Can anyone please help me translate this qoute into latin?
"Believe and act as if it were impossible to fail"
or this one if that easier..
"whether you believe you can or whether you believe you cannot, you are absolutely right"

It would be great if you could help me here! 
Thanks


----------



## clara mente

Let's take the first one here:"Crede et age tamquam fallere(im)non possibile*fuerit."
*Help me out here, gentlemen. I just noticed that there is no entry for "impossibile", but only one for "possibile". Just a dictionary glitch or was there no negative adjectival for "possibile" in the Classic Era?


----------



## Whodunit

clara mente said:


> Let's take the first one here:"Crede et age tamquam fallere(im)non possibile*fuerit."
> *Help me out here, gentlemen. I just noticed that there is no entry for "impossibile", but only one for "possibile". Just a dictionary glitch or was there no negative adjectival for "possibile" in the Classic Era?


 
Well, I, too, noticed that on the English-Latin pages (German-Latin with me) there's no entry for "impossible", but having a look at the Latin word list, I find "impossibilis, e". There are also some hits on Google.
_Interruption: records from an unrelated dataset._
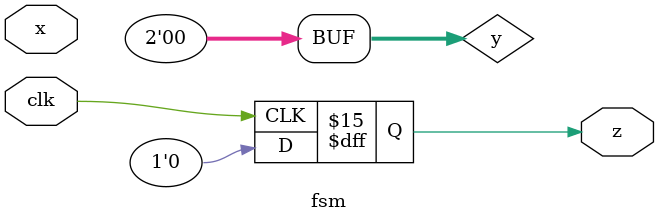
<source format=v>
module fsm(z,x,clk);
output reg z;
input x,clk;
//states as local parameters-constants
localparam s0=00,s1=01,s2=10,s3=11 ;
reg [1:0] y=s0;
reg [1:0] Y;
always @(posedge clk)
begin

case (y)
    s0:Y<=(x==1)?s1:s0; 
    s1:Y<=(x==1)?s2:s0;
    s2:Y<=(x==1)?s3:s0;
    s3:Y<=s0;
endcase
  z=y[1]&y[0]&x;
end
endmodule
</source>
Therefore, I'd say it was used, but very rarely. I'd say the same sentence as: _Crede et age quasi non possibile sit, quin fallas_ or a bit shorter _Crede et age quasi fallare non possis._

As for the second sentence, I would say it like this:

_Velut si credas quod possis aut non possis, rectus quidem eris._

I'm not 100% sure if the auxiliary "posse" can be used as a full verb like in this sentence, but I believe I've seen sentences in which an auxiliary was used as a full verb.


----------



## jazyk

> Crede et age tamquam fallere(im)non possibile*fuerit."


_Crede et age tamquam fallere non possibile sit. _The _consecutio temporum_ requires the verb in the main clause and the verb in the conformative clause to be in the present.



> _Crede et age quasi non possibile sit, quin fallas_ or a bit shorter _Crede et age quasi fallare non possis._


_
Crede et age quasi non possibile sit ut fallas. _I don't think _quin _is possible in a sentence without a _verbum impediendi, obstandi_ or _prohibendi_.
_Crede et age quasi fallere non possis. _The infinitive is fall*e*re.
_
_


> _Velut si credas quod possis aut non possis, rectus quidem eris._


_
Velut si credas te potere aut non potere, rationem/iudicium/sapientiam habes. _After _credere_ an accusative subject is necessary. _Rectus esse_ means to be straight, like a line.

My dictionary has _impossibis, e.

_Jazyk


----------



## clara mente

jazyk said:


> _Crede et age tamquam fallere non possibile sit. _The _consecutio temporum_ requires the verb in the main clause and the verb in the conformative clause to be in the present.
> 
> 
> My dictionary has _impossibis, e._
> 
> Jazyk


Yes indeed, Jazyk, good catch. One of my main problems is glossing over the verb "were" and automatically assuming past tense and therefore throwing off the sequence of tenses.


----------



## johan81

Thanks you guys! 
Do you agre about this translation then? 
Believe and act as if it were impossible to fail - Crede et age quasi fallere non possis
Its important because i'm gonna tatoo it on myself..


----------



## Whodunit

johan81 said:


> Thanks you guys!
> Do you agre about this translation then?
> Believe and act as if it were impossible to fail - Crede et age quasi fallere non possis
> Its important because i'm gonna tatoo it on myself..


 
Yes, I think that's a good translation*. 

*Not least because laid the foundations for it.


----------